A native of Montana, Hanto attended St. Olaf College in Northfield, Minn., for his undergraduate studies and went on to earn a medical degree from the University of Arizona College of Medicine in Tucson.
He holds a PhD in surgery from the University of Minnesota in Minneapolis, where he completed his internship and residency in general surgery followed by research and clinical fellowships in the field of transplantation and liver surgery.
For his first job after his training, Hanto came to St. Louis, where he helped to launch the liver-transplant program at Barnes-Jewish Hospital and St.

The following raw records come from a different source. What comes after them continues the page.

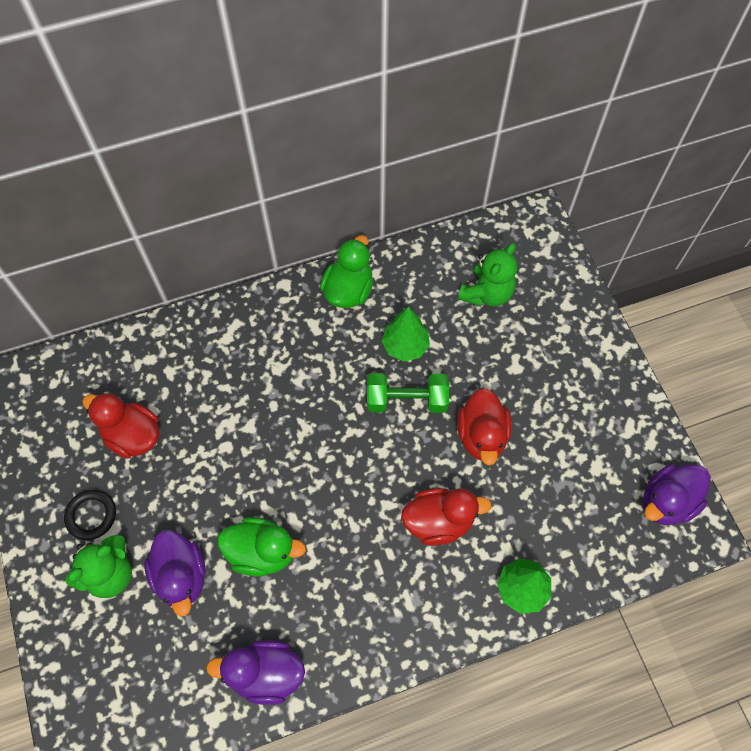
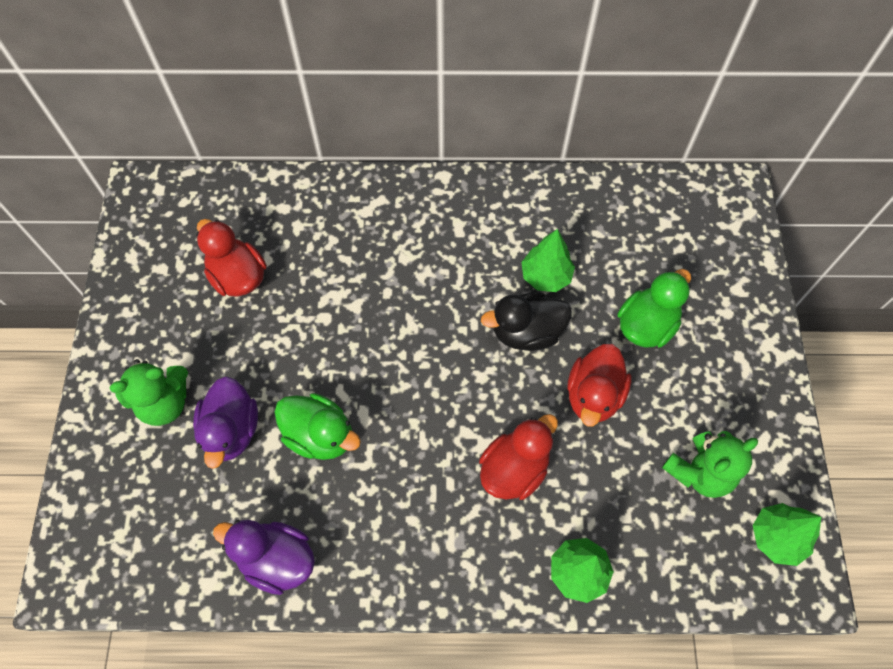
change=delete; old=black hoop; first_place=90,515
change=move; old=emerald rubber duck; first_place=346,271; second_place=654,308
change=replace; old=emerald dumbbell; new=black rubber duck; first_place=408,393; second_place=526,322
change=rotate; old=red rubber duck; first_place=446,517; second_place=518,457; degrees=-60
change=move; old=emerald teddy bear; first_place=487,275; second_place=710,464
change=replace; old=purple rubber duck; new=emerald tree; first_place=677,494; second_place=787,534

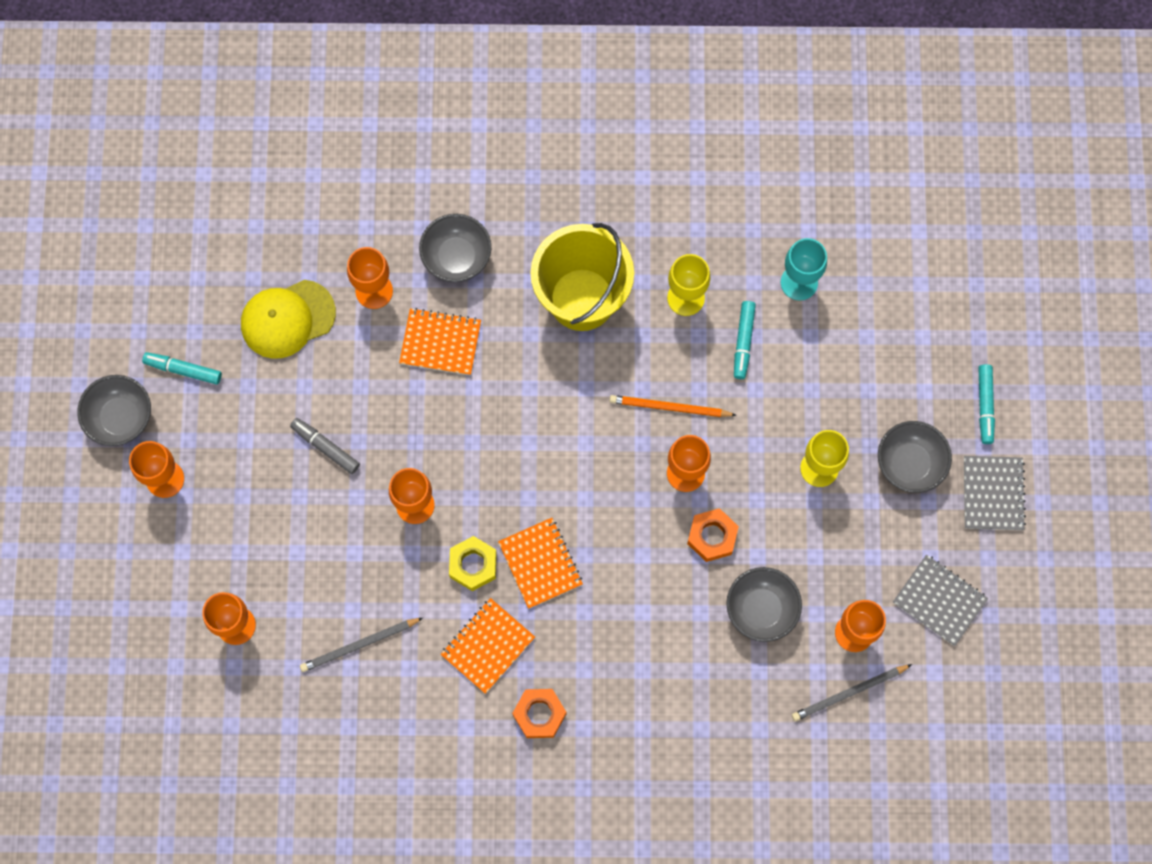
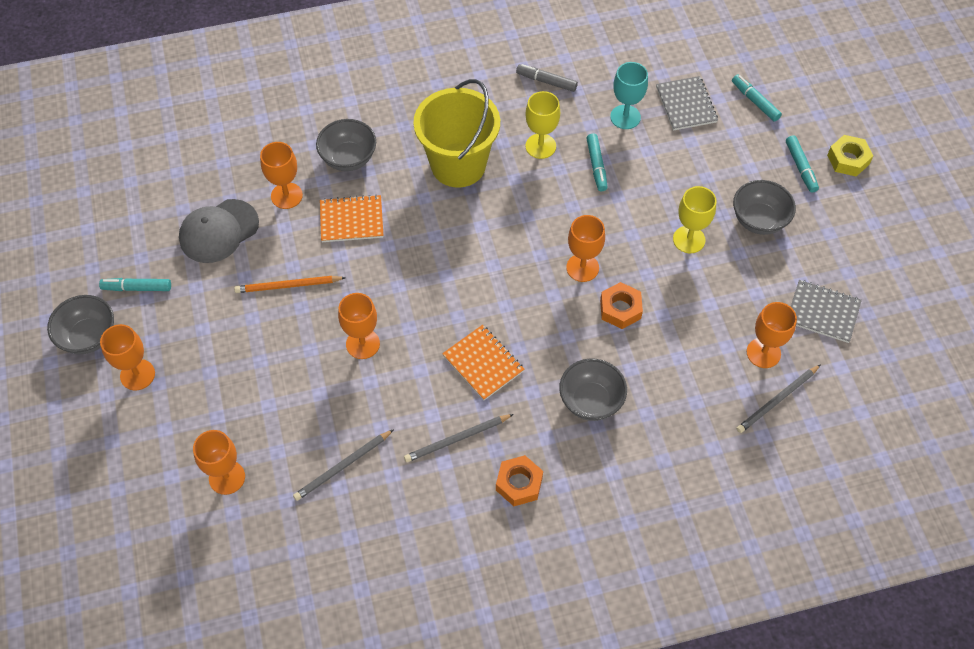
change=recolor; old=yellow peaked cap; new=ash-grey peaked cap; first_place=288,319; second_place=219,231
change=move; old=ash-grey marker; first_place=325,446; second_place=547,78
change=replace; old=orange notepad; new=ash-grey pencil; first_place=488,646; second_place=459,438
change=move; old=yellow nut; first_place=473,563; second_place=850,155
change=move; old=orange pencil; first_place=673,406; second_place=290,284
change=move; old=ash-grey bowl; first_place=764,604; second_place=593,389
change=move; old=ash-grey notepad; first_place=995,493; second_place=687,103
change=insert; new=teal marker; second_place=757,98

Louis Children’s Hospital.
He has since practiced on the faculty of the University of Cincinnati College of Medicine and most recently at Harvard Medical School, where he was the Lewis Thomas Professor of Surgery and chief of the Division of Transplantation at Beth Israel Deaconess Medical Center. Hanto also served as the associate chair of surgery and vice chair for faculty development and academic affairs.
His current role is as associate dean for continuing medical education, a new position for Wash U. The CME program was previously led by W. Edwin Dodson, MD, who continues to serve as associate vice chancellor and associate dean for admissions.
“Ed had been doing an outstanding job directing the CME office for 15 years and wanted to focus more on admissions,” Hanto said. “Meanwhile, CME was undergoing changes and the medical school wanted to have a designated person to focus on taking the program forward.”
Among key changes in the field of CME is how the Internet has opened up a new world of opportunities for distance learning. Boring online slideshows are not the goal, however.
“With some of these courses, you don’t even really have to look at the slide presentation to answer the questions at the end,” Hanto said. “There is a shift toward exercises that provide a self assessment and give you the chance to evaluate your active process and demonstrate some improvement.”
That shift, Hanto said, comes alongside a focus on linking CME with issues of patient safety and quality improvement, as well as increased requirements for maintenance certification across medical specialties.
“Another very important part of CME, in my view, is getting evidence-based medicine to the practicing physician and providing them with the tools to implement it,” he said.
Of particular interest for Hanto is developing new strategies for reaching out to primary-care physicians in the community.
“We’re looking at reaching out to minority physicians and meeting some of their specific needs,” he said. “We also plan to do more community outreach to the public, including the Mini-Medical School program which has been very popular.”
In terms of making use of technology’s opportunities, Hanto is exploring ways of employing social-media vehicles like Facebook and Twitter for medical education purposes, for example to spread the word when important new articles are published.
He’s also looking into designs like a 15-Minute CME that break up the program into daily bites.
“Physicians are increasingly interested in shorter, regular kinds of CMEs,” he said. “With a program that’s 15 minutes a day for a week, they could just log on in the morning and do 15 minutes of a CME activity.
“You can do a program on discharging an asthmatic patient, and at the end of that week, you’d have a pretty good idea of the evidence-based steps you need to take to discharge a patient with asthma.
“Not only will the physician feel good about it, the patients will feel good about it and the hospitals will also be very happy.”
The last critical step, though, would be comparing the physician’s hospital readmission rate for asthmatic patients before and after the course.
“The goal is not just doing something, but assessing its impact,” Hanto said. “I think we owe that to the public and to ourselves.”
Outside of work, Hanto enjoys running, skiing, golf and reading fiction. He is also currently writing his first novel.
The father of three grown children with four grandchildren, he is engaged to Mary E. Klingensmith, MD, a Wash U professor of surgery with whom he serves as a director on the American Board of Surgery.